CLASSE MINI : LES SABLES-ACORES-LES SABLES 2018

Reste que les conditions sur les tous derniers milles du parcours s’annoncent particulièrement délicats, le vent de secteur nord-ouest soufflant actuellement sur l’archipel Portugais étant prévu de faiblir tout en s’orientant progressivement au nord dans les heures qui viennent, l’anticyclone étant maintenant centré sur les Açores.

« Sur la fin, ça risque de traîner mais ce n’est pas une surprise. On sait par expérience que d’arriver sur ce groupe d’îles à cette période de l’année offre la part belle à l’aléatoire », note Denis Hugues, le Directeur de course. Pas de quoi, cependant, inquiéter François Jambou qui a encore accru son avance ces dernières 24 heures et qui compte désormais plus de 100 milles d’écart sur son poursuivant le plus proche, soit près d’une journée de mer. « On va voir s’il prend le parti de passer dans l’est ou dans l’ouest de São Jorge. Les derniers routages le font passer à l’est de l’île puis sous le vent de Pico avant de remonter vers Horta. On verra bien », ajoute Denis qui promet un nouveau point dans la soirée pour affiner l’ETA du leader de la catégorie des Proto et qui se réjouit, par ailleurs, du fait que les conditions s’améliorent doucement pour les 46 autres marins toujours en course (8 abandons sont à déplorer ce jour après celui de Florian Blanchard, le skipper de MC Technologies, victime d’un démâtage en fin de nuit dernière), même si un certain nombre d’entre eux est confronté à des problèmes d’énergie.

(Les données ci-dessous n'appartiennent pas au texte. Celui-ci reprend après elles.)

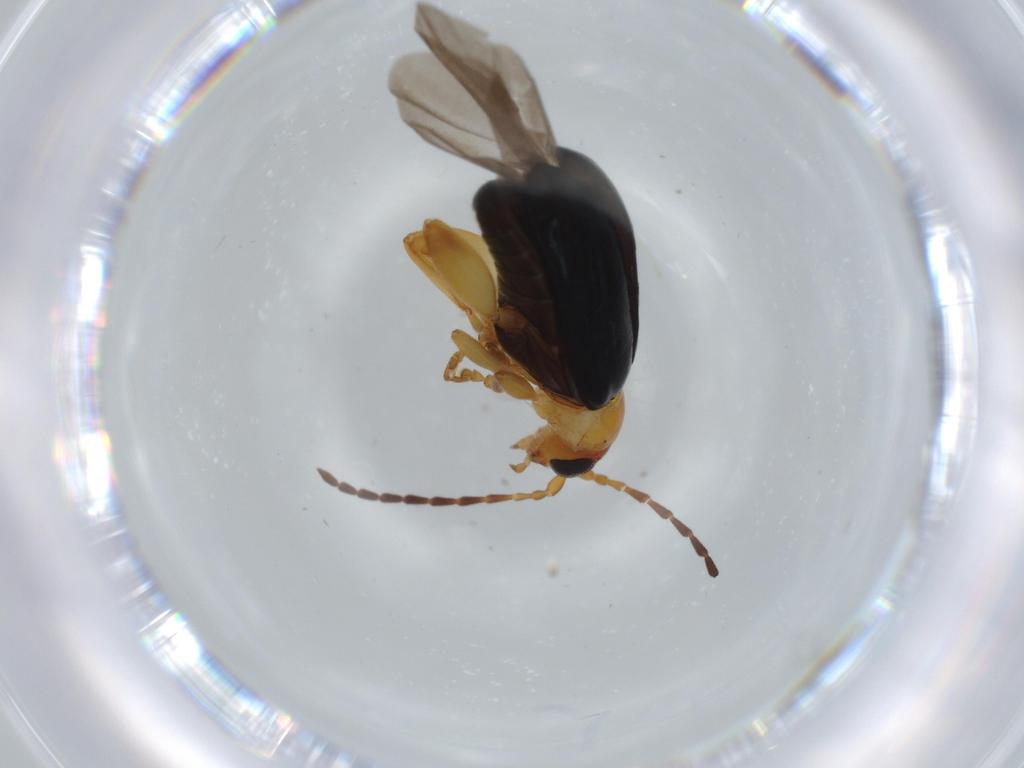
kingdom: Animalia
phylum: Arthropoda
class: Insecta
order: Coleoptera
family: Chrysomelidae
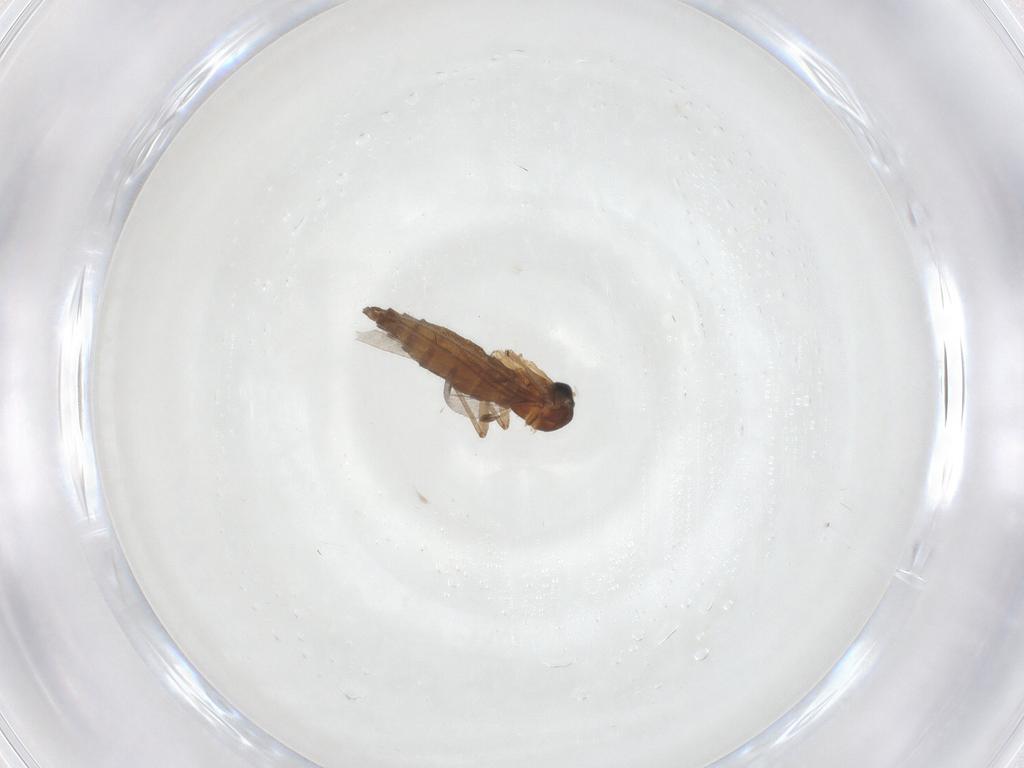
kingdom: Animalia
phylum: Arthropoda
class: Insecta
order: Diptera
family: Sciaridae
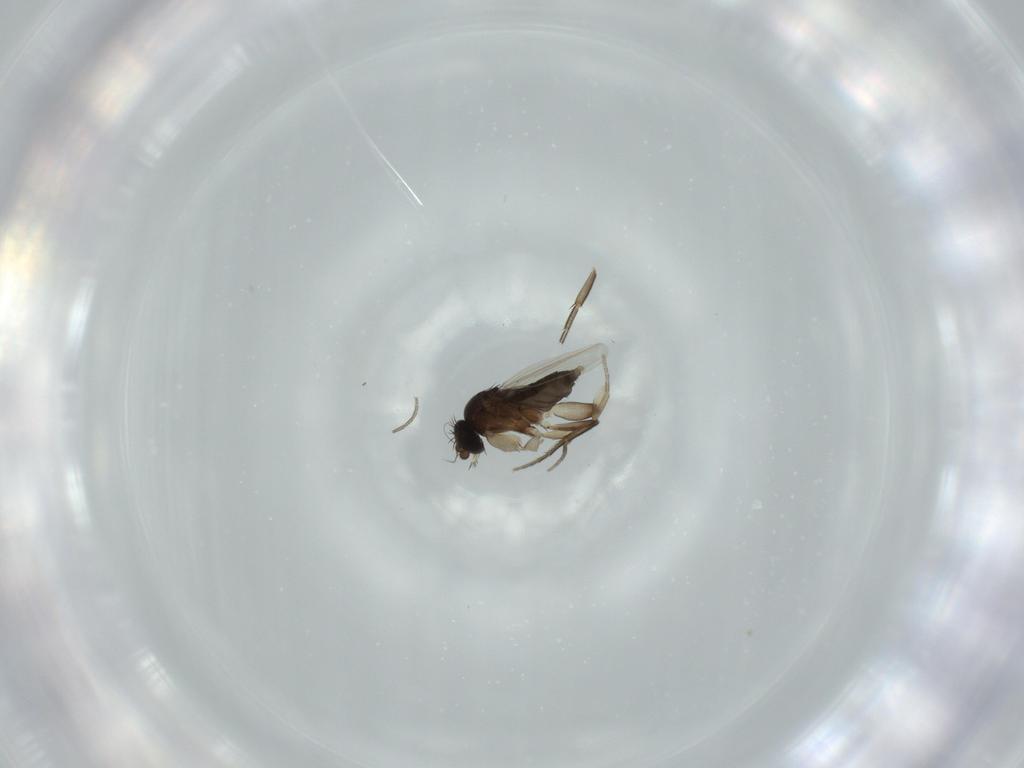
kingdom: Animalia
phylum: Arthropoda
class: Insecta
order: Diptera
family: Phoridae
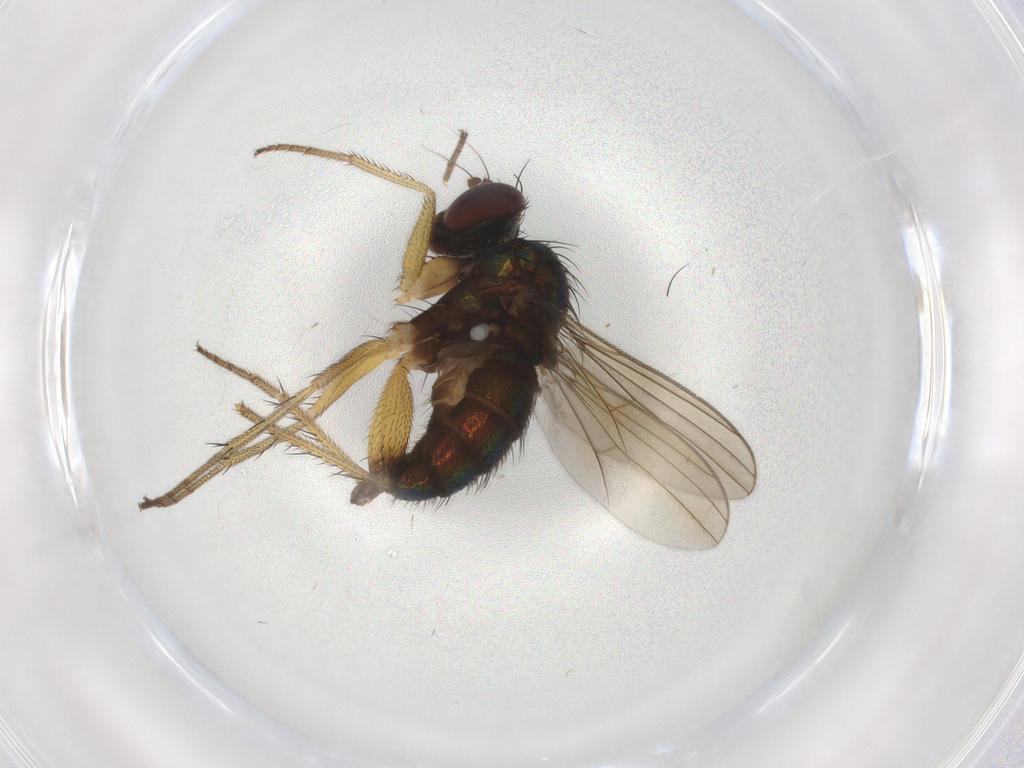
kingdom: Animalia
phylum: Arthropoda
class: Insecta
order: Diptera
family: Dolichopodidae
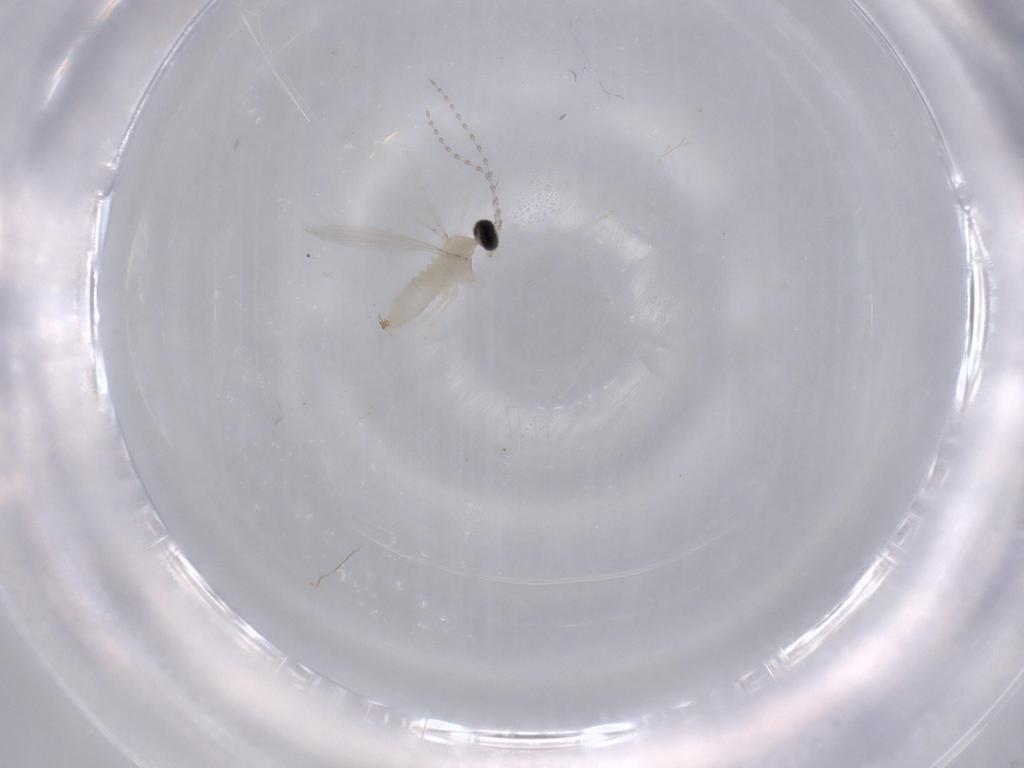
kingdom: Animalia
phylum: Arthropoda
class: Insecta
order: Diptera
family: Cecidomyiidae
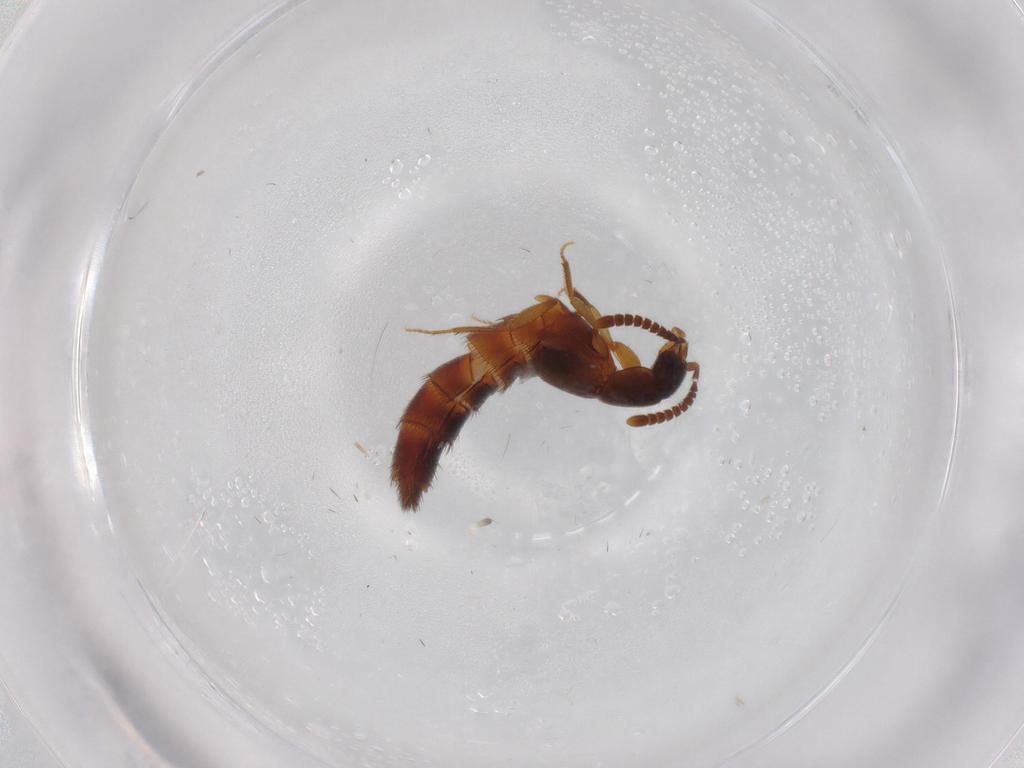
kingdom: Animalia
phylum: Arthropoda
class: Insecta
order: Coleoptera
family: Staphylinidae
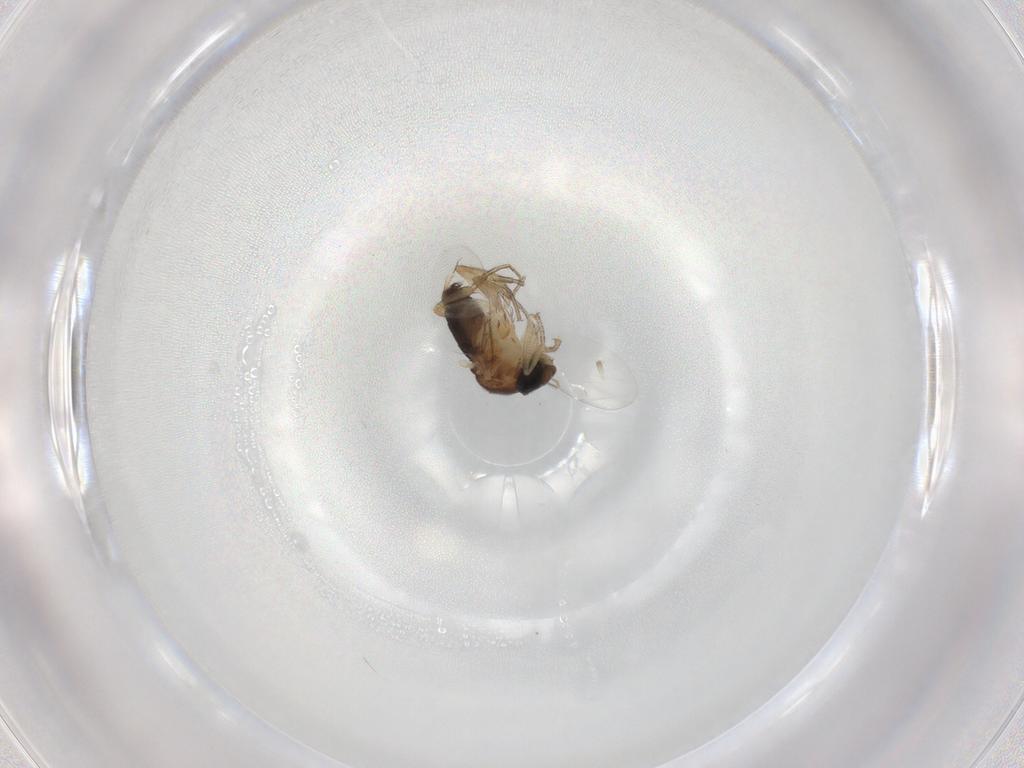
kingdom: Animalia
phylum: Arthropoda
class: Insecta
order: Diptera
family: Phoridae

« Ils ont fait beaucoup de près et les bateaux ont beaucoup mouillés. Ce n’est donc pas très étonnant », a-t-il indiqué. Parmi ceux qui en font les frais, figure notamment Matthieu Vincent (L’Occitane en Provence) qui a ainsi perdu de précieux milles, passant de la 5e à la 14e place entre hier et aujourd’hui. « Ce n’est pas le seul à avoir perdu du terrain. Chez les Série, les classements ont bien bougés », avance Denis.

De fait, depuis ce matin, si Ambrogio Beccaria (Geomag) est toujours solidement vissé à la première place, on voit le retour aux avant-postes de Julien Letissier (Kerno.bzh – Jule Course au Large), Cédric Faron (Quasar) ou Ronan Gabriel (Voi’Large). Positionnés plus proche de la route directe que leurs concurrents, ils ont profité de d’avantage de pression la nuit dernière. De quoi relancer le jeu à 300 milles de l’arrivée.